Page-level text extractions:
··········

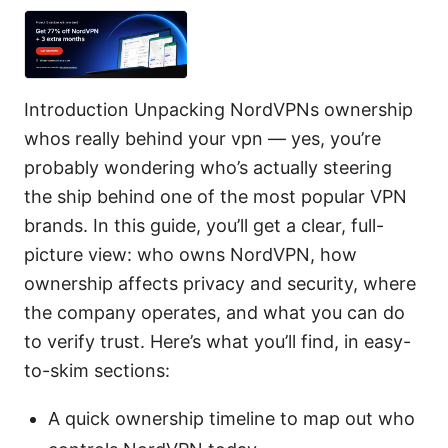
Introduction Unpacking NordVPNs ownership
whos really behind your vpn — yes, you’re
probably wondering who’s actually steering
the ship behind one of the most popular VPN
brands. In this guide, you’ll get a clear, full-
picture view: who owns NordVPN, how
ownership affects privacy and security, where
the company operates, and what you can do
to verify trust. Here’s what you’ll find, in easy-
to-skim sections:
A quick ownership timeline to map out who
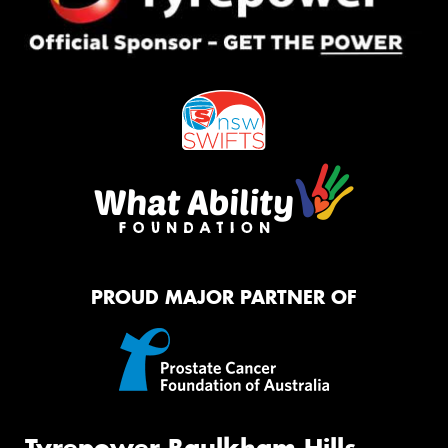
PROUD MAJOR PARTNER OF
Tyrepower Baulkham Hills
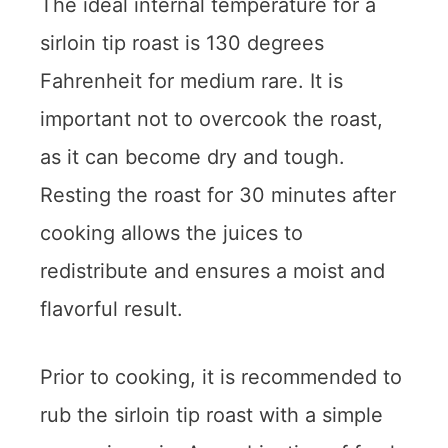
The ideal internal temperature for a
sirloin tip roast is 130 degrees
Fahrenheit for medium rare. It is
important not to overcook the roast,
as it can become dry and tough.
Resting the roast for 30 minutes after
cooking allows the juices to
redistribute and ensures a moist and
flavorful result.
Prior to cooking, it is recommended to
rub the sirloin tip roast with a simple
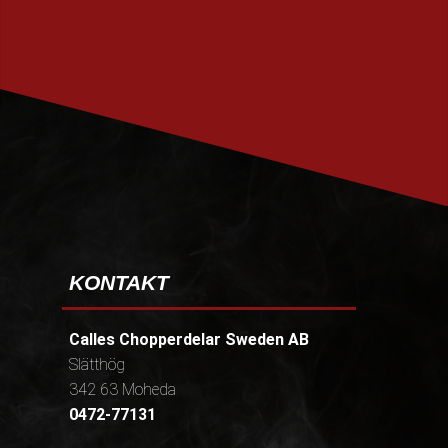
PRENUMERERA
KONTAKT
Calles Chopperdelar Sweden AB
Slätthög
342 63 Moheda
0472-77131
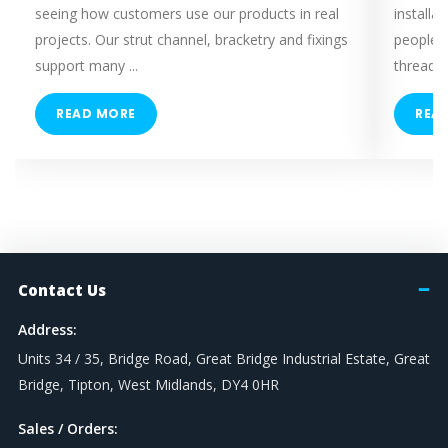
seeing how customers use our products in real
installa
projects. Our strut channel, bracketry and fixings
people 
support many ...
threaded
READ MORE
REA
Contact Us
Address:
Units 34 / 35, Bridge Road, Great Bridge Industrial Estate, Great
Bridge, Tipton, West Midlands, DY4 0HR
Sales / Orders:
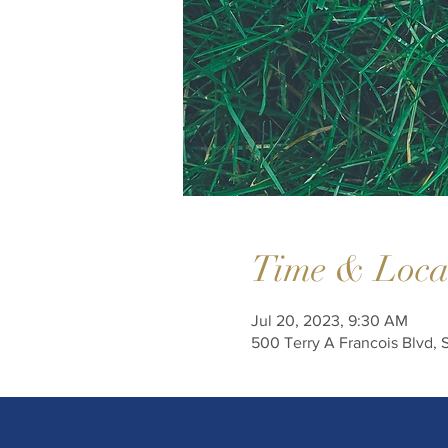
Time & Loca
Jul 20, 2023, 9:30 AM
500 Terry A Francois Blvd, 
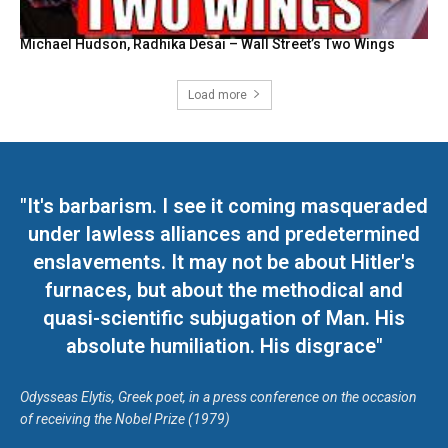
Michael Hudson, Radhika Desai – Wall Street’s Two Wings
Load more
"It's barbarism. I see it coming masqueraded
under lawless alliances and predetermined
enslavements. It may not be about Hitler's
furnaces, but about the methodical and
quasi-scientific subjugation of Man. His
absolute humiliation. His disgrace"
Odysseas Elytis, Greek poet, in a press conference on the occasion
of receiving the Nobel Prize (1979)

··········

> **WHAT THE EXERCISE ASKS**:
Restate the records above word for word. Skip every picture.

> **ANSWER SPACE**:
Introduction Unpacking NordVPNs ownership
whos really behind your vpn — yes, you’re
probably wondering who’s actually steering
the ship behind one of the most popular VPN
brands. In this guide, you’ll get a clear, full-
picture view: who owns NordVPN, how
ownership affects privacy and security, where
the company operates, and what you can do
to verify trust. Here’s what you’ll find, in easy-
to-skim sections:
A quick ownership timeline to map out who
PROUD MAJOR PARTNER OF
Tyrepower Baulkham Hills
The ideal internal temperature for a
sirloin tip roast is 130 degrees
Fahrenheit for medium rare. It is
important not to overcook the roast,
as it can become dry and tough.
Resting the roast for 30 minutes after
cooking allows the juices to
redistribute and ensures a moist and
flavorful result.
Prior to cooking, it is recommended to
rub the sirloin tip roast with a simple
PRENUMERERA
KONTAKT
Calles Chopperdelar Sweden AB
Slätthög
342 63 Moheda
0472-77131
seeing how customers use our products in real
installa
projects. Our strut channel, bracketry and fixings
people 
support many ...
threaded
READ MORE
REA
Contact Us
Address:
Units 34 / 35, Bridge Road, Great Bridge Industrial Estate, Great
Bridge, Tipton, West Midlands, DY4 0HR
Sales / Orders:
Time & Loca
Jul 20, 2023, 9:30 AM
500 Terry A Francois Blvd, 
Michael Hudson, Radhika Desai – Wall Street’s Two Wings
Load more
"It's barbarism. I see it coming masqueraded
under lawless alliances and predetermined
enslavements. It may not be about Hitler's
furnaces, but about the methodical and
quasi-scientific subjugation of Man. His
absolute humiliation. His disgrace"
Odysseas Elytis, Greek poet, in a press conference on the occasion
of receiving the Nobel Prize (1979)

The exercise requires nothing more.